Real vs. Complex Spectral Bases for Neural Operators: The Role of Green's Function Alignment
2026-06-23 • Machine Learning
Machine Learning
AI summaryⓘ
The authors introduce the Hartley Neural Operator (HNO) as a real-valued alternative to Fourier Neural Operators (FNO) for solving partial differential equations. HNO uses a real spectral transform, avoiding complex numbers, and works better for elliptic problems with symmetric solutions. In contrast, FNO handles time-dependent PDEs with oscillations more effectively because it captures phase information. Their experiments show that the best choice depends on the type of PDE, suggesting that the spectral basis should match the problem's mathematical properties.
Fourier Neural OperatorHartley Transformpartial differential equationselliptic operatorstime-dependent operatorsGreen's functioncomplex Fourier transformphase contentspectral basisconvolution
Authors
Jason Sulskis, Sathya Ravi
Abstract
Fourier Neural Operators (FNO) learn solution operators of partial differential equations by parameterizing global convolutions in the complex Fourier domain. For real-valued PDE solutions, the complex FFT carries representational redundancy through conjugate symmetry. We introduce the Hartley Neural Operator (HNO), the exact real-valued mirror of FNO: it replaces the FFT with the purely real Discrete Hartley Transform and learns a single real multiplier per retained spectral mode, with no complex arithmetic. Because the real Hartley spectrum is not halved by conjugate symmetry, HNO retains twice as many frequency corners as FNO but one real weight where FNO carries a complex pair, so the two operators are iso-parametric at equal width and differ only in spectral basis. Our central thesis is that the best basis is a property of the operator. Self-adjoint elliptic operators (Poisson, biharmonic) have real, symmetric Green's functions that the real Hartley multiplier diagonalizes exactly, and HNO is favored there.
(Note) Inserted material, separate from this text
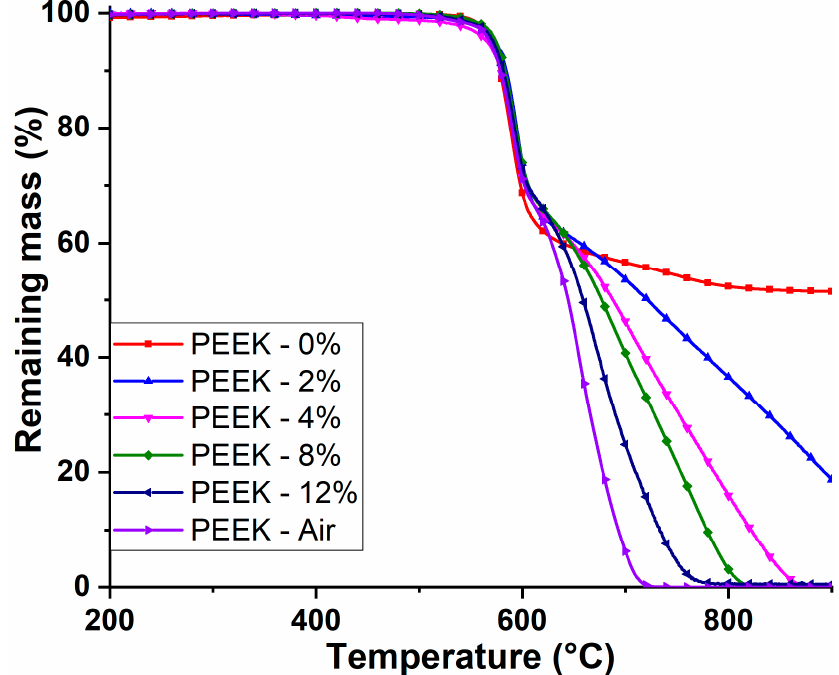
Figure 1. TG plots for polyetheretherketone (PEEK) at a heating rate of 10 °C/min under different oxygen concentrations.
Time-dependent operators carry phase, from oscillation in the wave equation to transport in advection, Burgers, and Navier-Stokes, which a real diagonal multiplier cannot represent, so FNO is favored there, and increasingly so with the operator's phase content, leaving the phaseless heat equation as the borderline case. Training both operators identically and benchmarking across PDE classes, initial-condition families, and boundary conditions, we find an elliptic-versus-time-dependent split that is monotone in operator phase content and matches the Green's-function theory we develop. Rather than a universal winner, our findings give a predictive rule: match the spectral basis to the symmetry of the solution operator.